» **EXERCISE GOAL**: Every line from the line containing "עד 5 שנים מהניתוח מתחילות הבעיות שמתבטאות ב" through the final line of the data is to be printed exactly; no other line is to appear.

» **Collected data**:
□ □ □ □ □

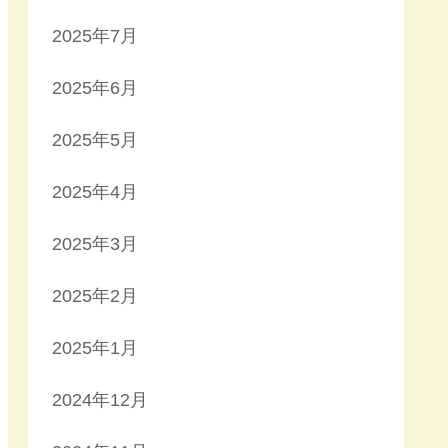
2025年7月
2025年6月
2025年5月
2025年4月
2025年3月
2025年2月
2025年1月
2024年12月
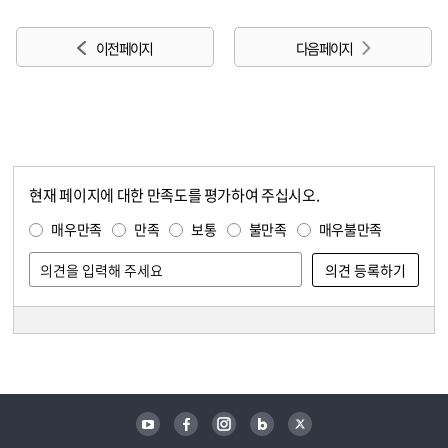
이전 페이지
다음 페이지
현재 페이지에 대한 만족도를 평가하여 주십시오.
콘텐츠 만족도 조사
만족도 조사
매우만족
만족
보통
불만족
매우불만족
담당자 정보
담당자 정보
유튜브
페이스북
인스타그램
블로그
트위터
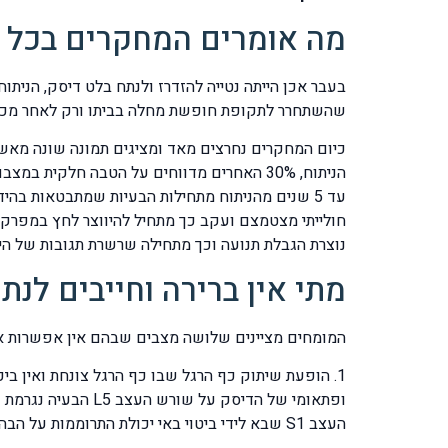
מה אומרים המחקרים בכל ה
בעבר אכן הייתה נטייה להזדרז ולנתח בלט דיסק, הניתו
שהשתחרר לתקופת חופשת מחלה בביתו ורק לאחר מכן ה
עד 5 שנים מהניתוח מתחילות הבעיות שמתבטאות ב
חולייתי מצטמצם ועקב כך מתחיל להיווצר לחץ במפרקי
נוצרת הגבלת תנועה וכך מתחילה שרשרת תגובות של הי
מתי אין ברירה וחייבים לנת
המומחים מציינים שלושה מצבים שבהם אין אפשרות אח
העצב S1 שבא לידי ביטוי באי יכולת התרוממות על הבהונות כלומר שיתוק שריר התאומים Gastrocnemius.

□ □ □ □ □

» **RESULT OF THIS TASK**:
עד 5 שנים מהניתוח מתחילות הבעיות שמתבטאות ב
חולייתי מצטמצם ועקב כך מתחיל להיווצר לחץ במפרקי
נוצרת הגבלת תנועה וכך מתחילה שרשרת תגובות של הי
מתי אין ברירה וחייבים לנת
המומחים מציינים שלושה מצבים שבהם אין אפשרות אח
העצב S1 שבא לידי ביטוי באי יכולת התרוממות על הבהונות כלומר שיתוק שריר התאומים Gastrocnemius.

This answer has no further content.